Privatized space exploration companies begin to test successfully
January 13, 2016
Multiple American companies, not operated in any way by the U.S. government, have begun to test their spacecraft regarding safe space exploration and reentry sciences. Two major companies, Blue Origin and SpaceX, have become the frontrunners in this new privatized “space race”.
In late 2015, Blue Origin’s founder Jeff Bezo announced that his company’s rocket, entitled the “New Shepard”, had successfully travelled into outer space and back without fail. The craft travelled 329,839 feet, according to CNN.com, before returning to Earth. SpaceX’s “Falcon 9” rocket module also completed a successful vertical landing, as their owner Elon Musk is trying to not only keep up with but also possibly surpass Bezo’s institution’s aspirations.
The technology in SpaceX’s rockets, however, is closer to accomplishing the lofty goals of completely orbiting a planet while Bezo’s company has devoted its attention to other areas of forwarding his rockets’ specifications.
Bezo and Musk, who own the multi-million dollar Amazon and Tesla Motor businesses respectively, are attempting to transition space travel from being an extremity that only the world’s largest governments could accomplish into an experience to be shared by more people. Both of the major companies hope to one day establish a way for ordinary people to take part in space travel for reasonable prices.
This type of commercial spaceflight truly differs from the more calculated and scientific reasons that organizations like NASA have sent astronauts to space in the past. Musk, a very vibrant personality, expects to work out the issues regarding travelling as far away as Mars within the next few decades. He is quoted as saying that “he’d like to die on Mars and preferably not on impact.” Bezo has also been advancing his work, citing his ever-progressing reusable rockets as igniting the next age of spaceflight, since modules that have been used in the past could only ever really be used once before being discarded, thus wasting millions of dollars every time a flight was attempted.
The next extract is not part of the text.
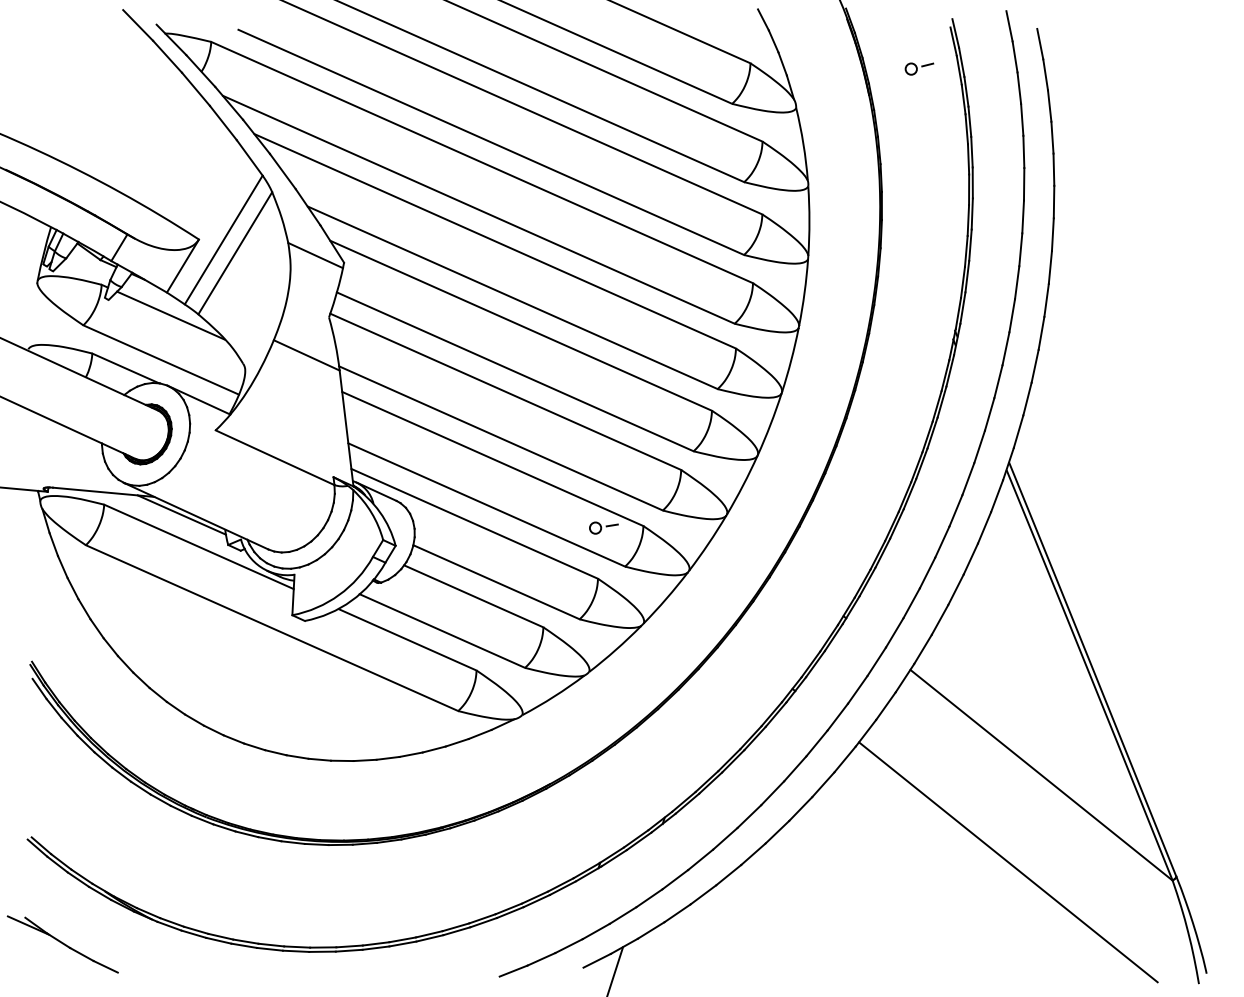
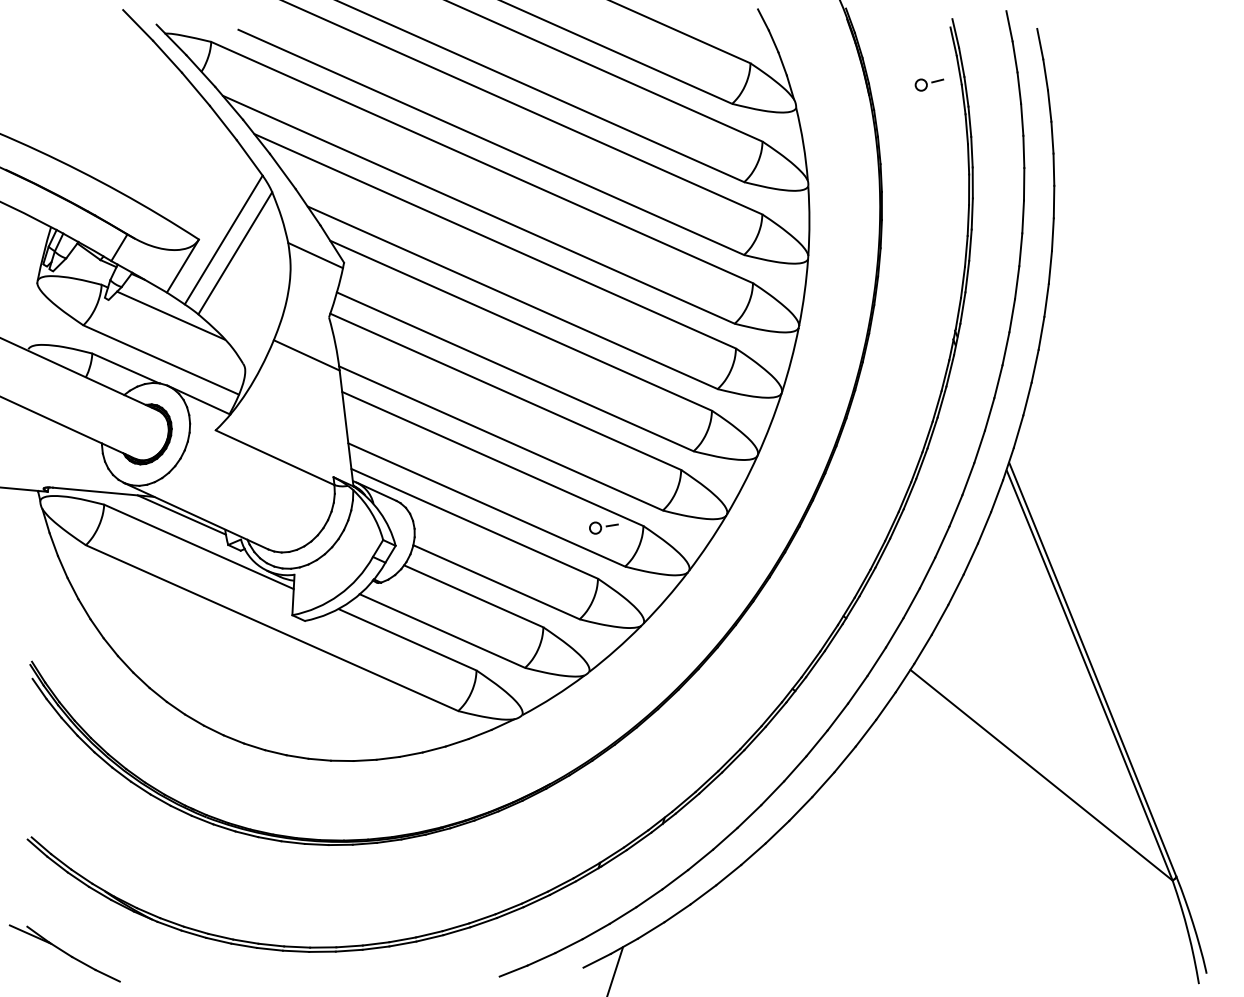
part at (919, 68) position: (919, 68) -> (929, 84)
line at (1008, 862): present -> none
part at (62, 944) position: (62, 944) -> (64, 953)
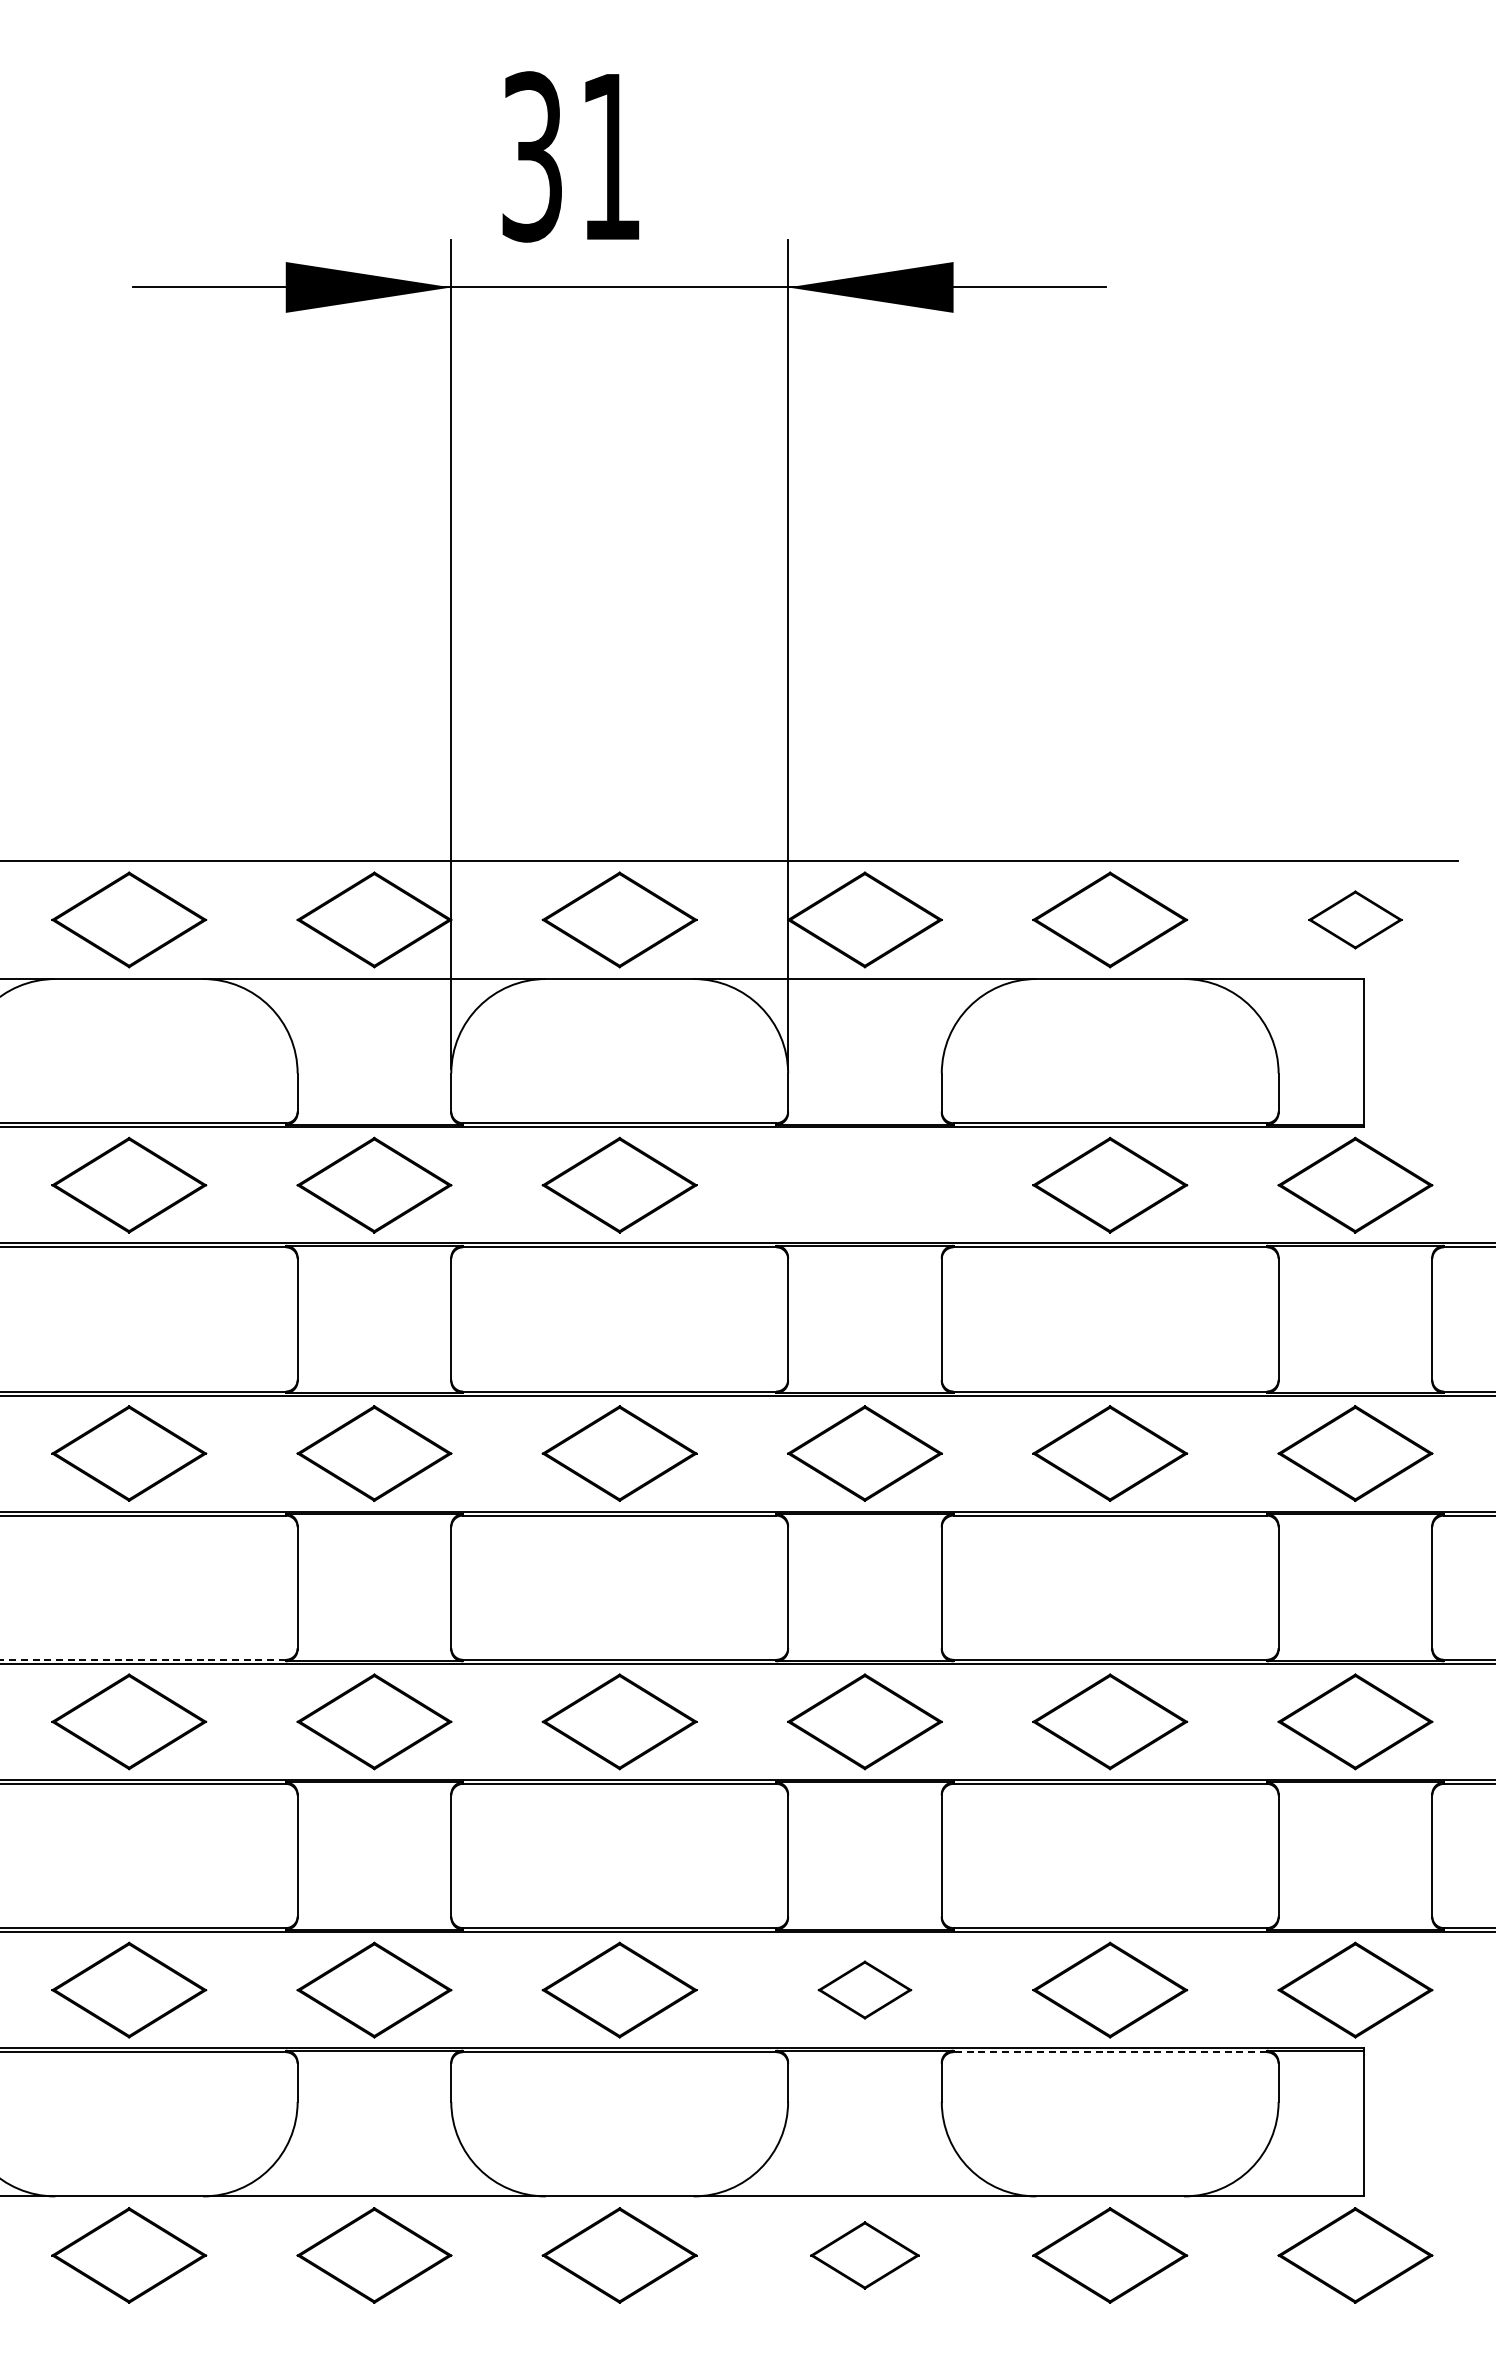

All of these advancements have left the two innovators in a neck-and-neck rivalry regarding their interplanetary ambitions. But the two have started their friendly feud much closer to home, trading garbs via such media outlets as Twitter. This fresh “space race”, very different from the political and at points even malicious “space race” that took place between the United States of America and the Soviet Union during the height of the Cold War, is sure to motivate both of the companies to advance their technologies even further with every success from the competitor.